1 150 kg et le poids total autorisé en charge est de 1 360 kg, soit une charge utile de 210 kilos. Lors de la pesée du véhicule, effectuée contradictoirement, celui-ci a affiché un poids de 1 240 kilos et de 1 280 kilos si on ajoute l'auvent, soit une charge utile restante de 80 kilos. Les acquéreurs n'ont pas contesté la conformité de la caravane par rapport à son poids à vide. La différence entre ce poids à vide et le poids affiché résulte de l'ajout d'accessoires et d'options demandé par les acquéreurs, représentant un poids de 90 kilos, laissant ainsi une charge utile complémentaire de 80 kilos.

L'insuffisance de charge utile alléguée par M.et Mme S. constituerait donc un éventuel défaut de conformité aux spécifications contractuelles et non pas un vice caché, étant observé qu'il n'est fait nulle démonstration d'une impropriété à destination.

Aux termes de l'article L. 211-12 du Code de la consommation dans sa rédaction applicable lors de l'acquisition, l'action résultant du défaut de conformité se prescrit par deux ans à compter de la délivrance du bien (délai qui n'a pas été modifié par l'article nouveau L. 217-12).

Le tribunal a à bon droit jugé que même si l'assignation devant le juge des référés n'était pas versée aux débats - et ne l'est pas davantage devant la cour - l'ordonnance de référé a été rendue le 7 octobre 2016, de sorte qu'à l'évidence aucun acte interruptif de prescription n'avait été fait avant le 15 avril 2014, date de l'expiration du délai de deux ans.
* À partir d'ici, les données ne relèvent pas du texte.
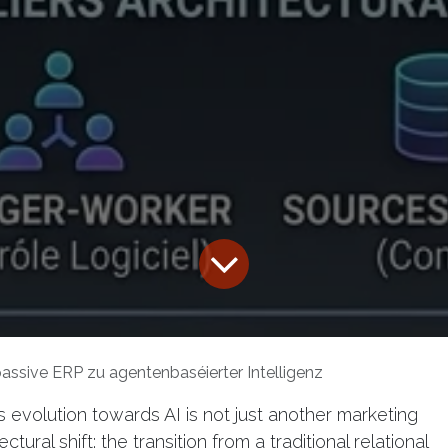
ssive ERP zu agentenbaséierter Intelligenz
evolution towards AI is not just another marketing
tural shift: the transition from a traditional relational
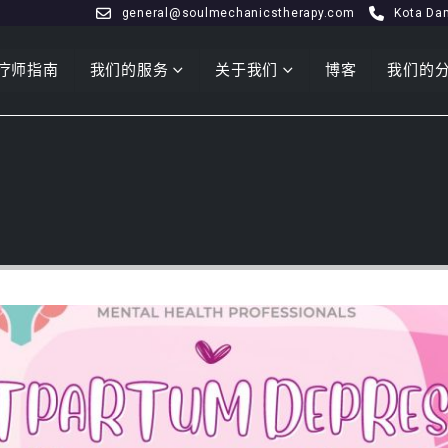
general@soulmechanicstherapy.com
Kota Da
疗师指南
我们的服务
关于我们
博客
我们的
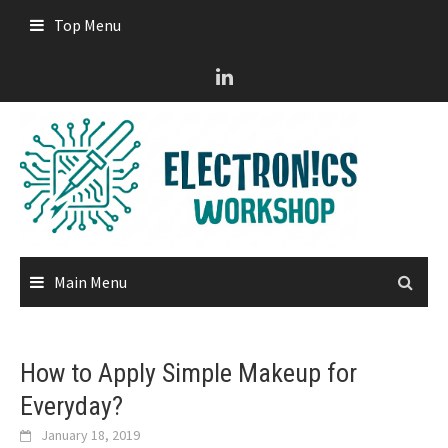
Skip
Top Menu
to
content
Main Menu
How to Apply Simple Makeup for
Everyday?
January 18, 2019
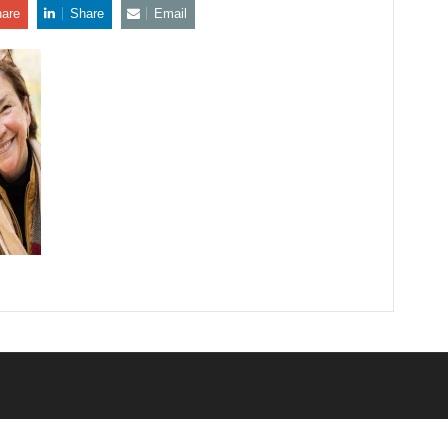
are
Share
Email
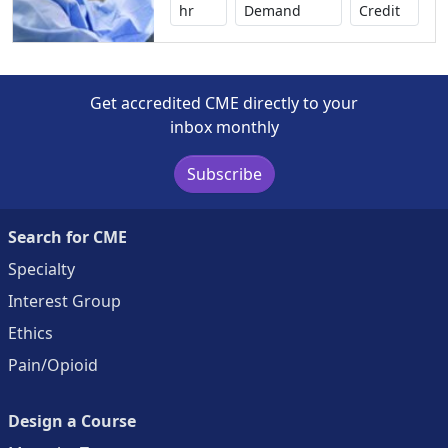
No credi
hr
Demand
Credit
Get accredited CME directly to your
inbox monthly
Subscribe
Search for CME
Specialty
Interest Group
Ethics
Pain/Opioid
Design a Course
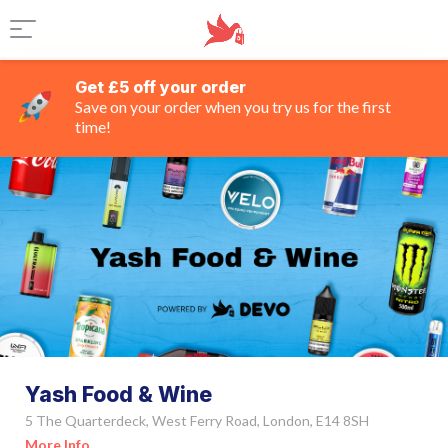
Get £5 off your order
Save on your order when you try us for the first
time!
Yash Food & Wine
5 The Quarterdeck, West Ferry Road, London, E14 8SH
More Info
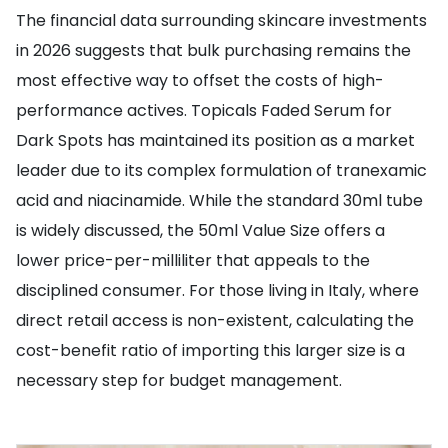
The financial data surrounding skincare investments
in 2026 suggests that bulk purchasing remains the
most effective way to offset the costs of high-
performance actives. Topicals Faded Serum for
Dark Spots has maintained its position as a market
leader due to its complex formulation of tranexamic
acid and niacinamide. While the standard 30ml tube
is widely discussed, the 50ml Value Size offers a
lower price-per-milliliter that appeals to the
disciplined consumer. For those living in Italy, where
direct retail access is non-existent, calculating the
cost-benefit ratio of importing this larger size is a
necessary step for budget management.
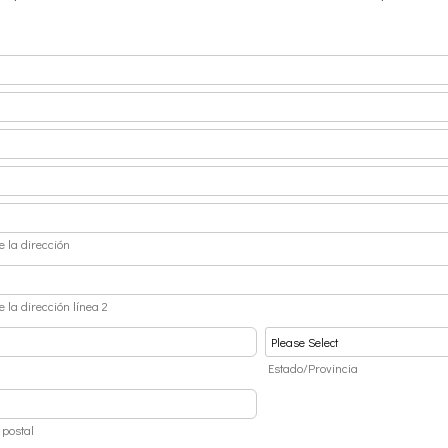
e la dirección
e la dirección línea 2
d
Estado/Provincia
 postal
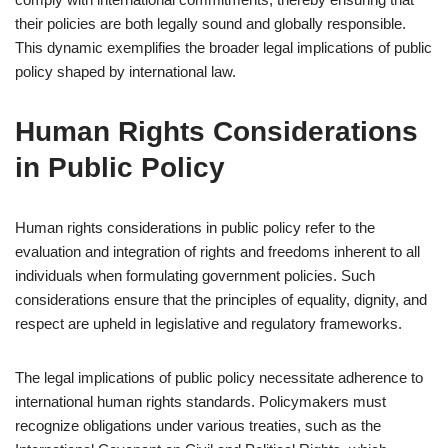
their policies are both legally sound and globally responsible.
This dynamic exemplifies the broader legal implications of public
policy shaped by international law.
Human Rights Considerations
in Public Policy
Human rights considerations in public policy refer to the
evaluation and integration of rights and freedoms inherent to all
individuals when formulating government policies. Such
considerations ensure that the principles of equality, dignity, and
respect are upheld in legislative and regulatory frameworks.
The legal implications of public policy necessitate adherence to
international human rights standards. Policymakers must
recognize obligations under various treaties, such as the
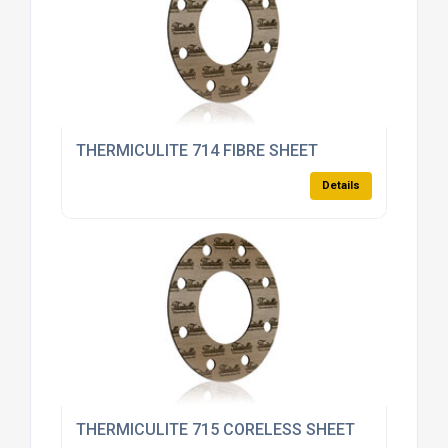
THERMICULITE 714 FIBRE SHEET
Details
THERMICULITE 715 CORELESS SHEET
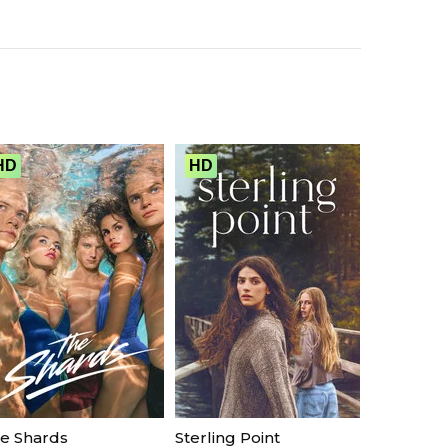
HD
HD
e Shards
Sterling Point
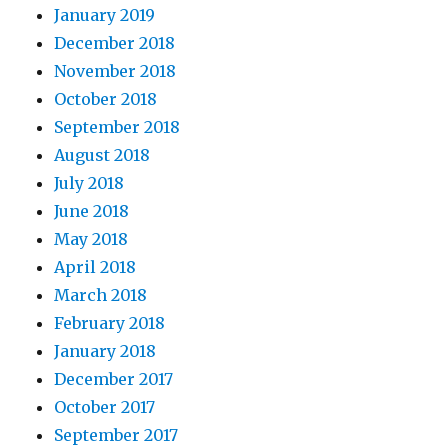
January 2019
December 2018
November 2018
October 2018
September 2018
August 2018
July 2018
June 2018
May 2018
April 2018
March 2018
February 2018
January 2018
December 2017
October 2017
September 2017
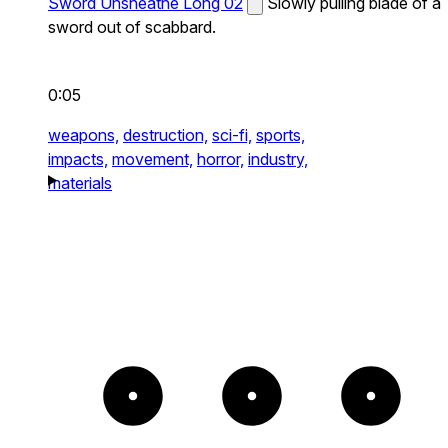
Sword Unsheathe Long 02
Slowly pulling blade of a
sword out of scabbard.
0:05
weapons,
destruction,
sci-fi,
sports,
impacts,
movement,
horror,
industry,
materials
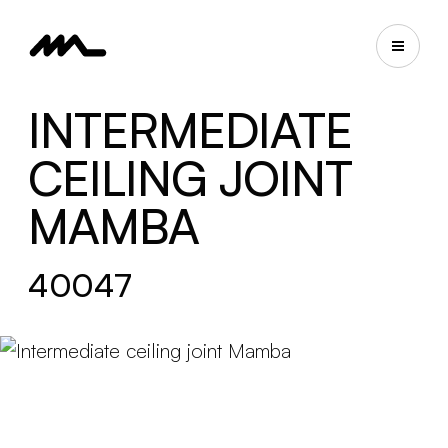
INTERMEDIATE
CEILING JOINT
MAMBA
40047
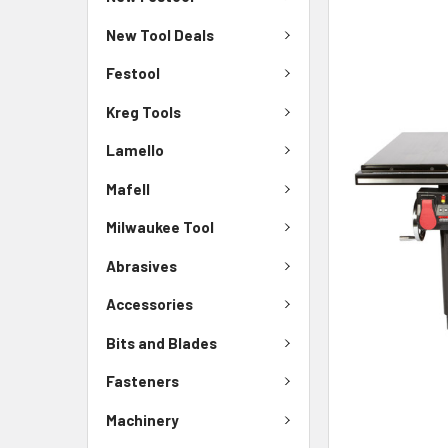
New Tool Deals
Festool
Kreg Tools
Lamello
Mafell
Milwaukee Tool
Abrasives
Accessories
Bits and Blades
Fasteners
Machinery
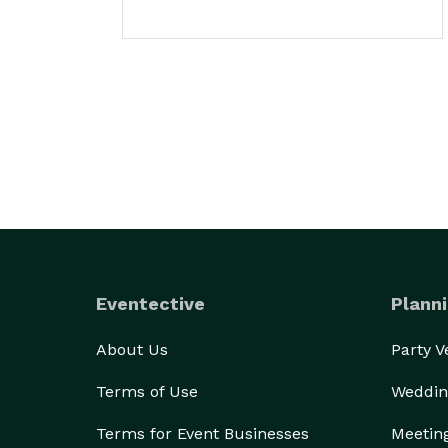
Eventective
Planni
About Us
Party 
Terms of Use
Weddin
Terms for Event Businesses
Meetin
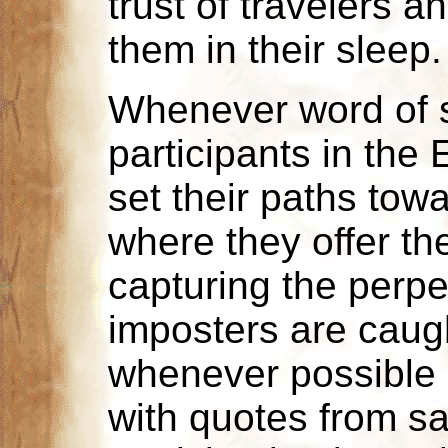
trust of travelers 
them in their sleep.
Whenever word of s
participants in the 
set their paths towa
where they offer the
capturing the perpet
imposters are caught
whenever possible 
with quotes from sa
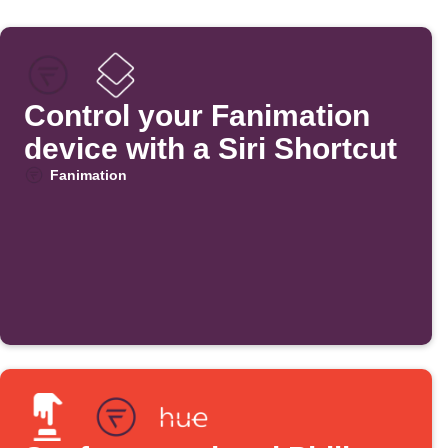
Control your Fanimation
device with a Siri Shortcut
Fanimation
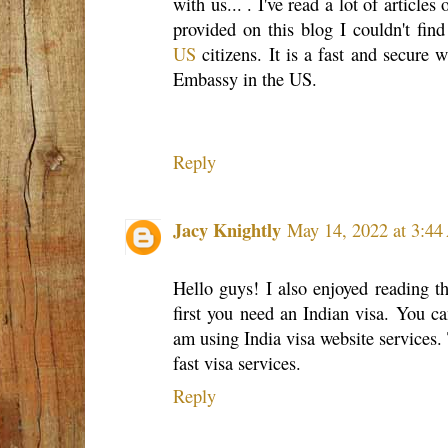
with us... . I've read a lot of articles
provided on this blog I couldn't fi
US
citizens. It is a fast and secure 
Embassy in the US.
Reply
Jacy Knightly
May 14, 2022 at 3:4
Hello guys! I also enjoyed reading t
first you need an Indian visa. You ca
am using India visa website services. 
fast visa services.
Reply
Le bon de commande du 3 décembre 2011 détaille les suppléments demandés et renvoie en bas de page à la mention suivante : " le poids de tout accessoire monté en option diminue d'autant la charge utile ", clause suffisamment lisible et explicite.

Le vendeur a donc suffisamment informé les acquéreurs que la charge utile serait diminuée du fait de la mise en place des accessoires ajoutés. Ainsi que le souligne l'intimée, la caravane n'est pas un véhicule destiné à transporter des personnes, sa charge utile peut être diminuée au profit de l'installation d'options, les acquéreurs faisant alors le choix de transporter des équipements et des effets personnels dans ou sur le véhicule tractant la caravane.

Le jugement sera en conséquence confirmé en toutes ses dispositions.

Mme S., qui succombe, sera condamnée aux dépens d'appel avec recouvrement direct et versera à la société Garage SLC une indemnité de procédure de 2 000 euros en remboursement de ses frais irrépétibles d'appel.

Par ces motifs LA COUR Statuant par arrêt contradictoire, Déclare irrecevables les demandes formées par la société Garage SLC à l'encontre de M. S. Confirme le jugement en toutes ses dispositions. Y ajoutant Condamne Mme S. à payer à la société Garage SLC la somme de 2 000 euros en remboursement de ses frais irrépétibles d'appel. Condamne Mme S. aux dépens d'appel qui seront recouvrés conformément aux dispositions de l'article 699 du Code de procédure civile.